My husband stands by me and takes my side 100%. I hope it all works out for you.  But you know what's best for you and your baby. And I know it's stressful and that's Def something you don't need
Avatar universal
Well u took her little boy I know he w ufeel maybe she will love the baby and she is just saying that to **** u off I'm sure she will love the baby they always say things like that then they love the baby. Just remember u took her baby away. Maybe u should ask her y she doesn't like u
Avatar universal
My mil is great. But the woman who raised my hubby is awful. She is demanding and hateful and my hubby will not let her get by with any crap at all. Right now she is demanding that we tell her what the baby is and  he was like ah nooo! And she is so mad she won't talk to either of us. Most peace we have had in years.
Avatar universal
Omg, well I'm not so sure if I should involve her in anything. These are her words "B****! I hate you!"... I've asked why she hates me. Apparently,  she can't come up with anything. And she also did tell my husband the he doesn't have any friends (girl friendsesp!) is because of me. It is totally stupid! I told my husband and he told me that he doesn't need girl friends. Like are you serious lady!? She was pushing girls towards him. But I agree! I did not marry her. I'm having a baby with her lol. So, I honestly think she gonna cause more trouble if she is there when I'm having the baby.
7558356 tn?1410718909
My Mother In Law Can Sometimes Be Oblivious To Things. When We Told My In Laws Our Names For Our Girl (Which Is Selah, Pronounced Say-lah) She Was Convinced It Was Shelia, Then Shayla, Then Sabrina. My Husband Had To Freak Out On Her And My Father In Law Because My Father In Law Tried To Tell Us That We Were Pronouncing Selah Wrong And It Was See-lah.

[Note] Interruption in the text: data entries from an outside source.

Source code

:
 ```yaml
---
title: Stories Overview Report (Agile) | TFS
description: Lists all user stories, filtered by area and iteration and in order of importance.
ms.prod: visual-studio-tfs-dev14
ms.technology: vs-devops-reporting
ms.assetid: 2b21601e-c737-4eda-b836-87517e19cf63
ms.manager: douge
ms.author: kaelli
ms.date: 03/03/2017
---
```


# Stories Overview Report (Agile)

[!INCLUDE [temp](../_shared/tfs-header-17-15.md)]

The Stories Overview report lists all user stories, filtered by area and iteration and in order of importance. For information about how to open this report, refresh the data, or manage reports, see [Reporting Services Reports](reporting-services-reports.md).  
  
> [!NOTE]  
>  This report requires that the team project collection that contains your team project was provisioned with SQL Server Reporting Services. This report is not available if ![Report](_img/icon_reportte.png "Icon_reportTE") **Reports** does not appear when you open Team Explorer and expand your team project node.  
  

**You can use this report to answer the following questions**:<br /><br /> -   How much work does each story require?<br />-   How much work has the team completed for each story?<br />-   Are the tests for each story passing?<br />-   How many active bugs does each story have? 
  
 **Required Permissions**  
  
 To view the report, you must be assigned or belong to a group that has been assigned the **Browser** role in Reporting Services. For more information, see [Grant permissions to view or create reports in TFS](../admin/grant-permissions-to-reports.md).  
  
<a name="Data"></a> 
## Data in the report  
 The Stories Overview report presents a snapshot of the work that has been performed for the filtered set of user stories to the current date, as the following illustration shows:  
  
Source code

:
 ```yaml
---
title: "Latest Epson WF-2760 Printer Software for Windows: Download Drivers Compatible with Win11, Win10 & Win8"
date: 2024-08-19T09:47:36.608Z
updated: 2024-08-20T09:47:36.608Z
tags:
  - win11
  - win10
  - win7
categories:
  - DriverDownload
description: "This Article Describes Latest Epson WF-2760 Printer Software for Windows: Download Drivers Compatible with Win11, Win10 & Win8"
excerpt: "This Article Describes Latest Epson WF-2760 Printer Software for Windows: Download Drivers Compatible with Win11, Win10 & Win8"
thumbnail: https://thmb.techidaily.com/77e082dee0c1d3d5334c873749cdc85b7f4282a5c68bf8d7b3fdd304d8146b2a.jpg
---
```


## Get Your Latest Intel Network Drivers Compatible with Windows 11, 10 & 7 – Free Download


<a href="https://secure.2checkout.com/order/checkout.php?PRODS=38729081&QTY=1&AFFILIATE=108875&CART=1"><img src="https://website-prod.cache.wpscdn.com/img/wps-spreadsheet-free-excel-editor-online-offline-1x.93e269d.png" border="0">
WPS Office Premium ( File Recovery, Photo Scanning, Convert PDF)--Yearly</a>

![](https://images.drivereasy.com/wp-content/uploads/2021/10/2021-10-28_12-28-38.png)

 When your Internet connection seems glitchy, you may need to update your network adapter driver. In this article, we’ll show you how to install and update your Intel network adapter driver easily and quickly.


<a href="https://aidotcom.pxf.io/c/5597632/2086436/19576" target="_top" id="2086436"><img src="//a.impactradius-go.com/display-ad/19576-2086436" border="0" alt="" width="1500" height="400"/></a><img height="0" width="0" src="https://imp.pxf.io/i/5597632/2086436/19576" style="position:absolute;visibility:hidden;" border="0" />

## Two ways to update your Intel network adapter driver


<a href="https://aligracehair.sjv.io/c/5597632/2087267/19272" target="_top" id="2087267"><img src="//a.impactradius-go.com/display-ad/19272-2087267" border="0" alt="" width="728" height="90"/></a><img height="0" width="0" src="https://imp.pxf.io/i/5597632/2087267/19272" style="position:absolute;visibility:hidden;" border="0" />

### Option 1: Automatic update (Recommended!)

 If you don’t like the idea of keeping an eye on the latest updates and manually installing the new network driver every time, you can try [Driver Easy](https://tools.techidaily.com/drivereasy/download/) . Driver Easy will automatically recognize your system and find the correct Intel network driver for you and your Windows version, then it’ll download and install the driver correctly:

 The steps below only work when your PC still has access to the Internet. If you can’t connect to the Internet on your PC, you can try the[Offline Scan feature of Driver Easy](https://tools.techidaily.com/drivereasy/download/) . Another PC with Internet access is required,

Then My Sister In Law Didn't Invite Me To Her Bridal Shower And My Mother In Law Never Said Anythin To Her Along The Lines Of You Need To Invite Her Because She's Family. Especially Since My Husband And I Are Going To Pay Over $1000 To Fly Home For Her Wedding.

It's Crazy And I Totally Understand. The Best Thing To Do Is Get Your Husband Involved. It Seems When I Have Mine Deal With His Family It Takes Stress Off Of Me And The Problems Get Solved.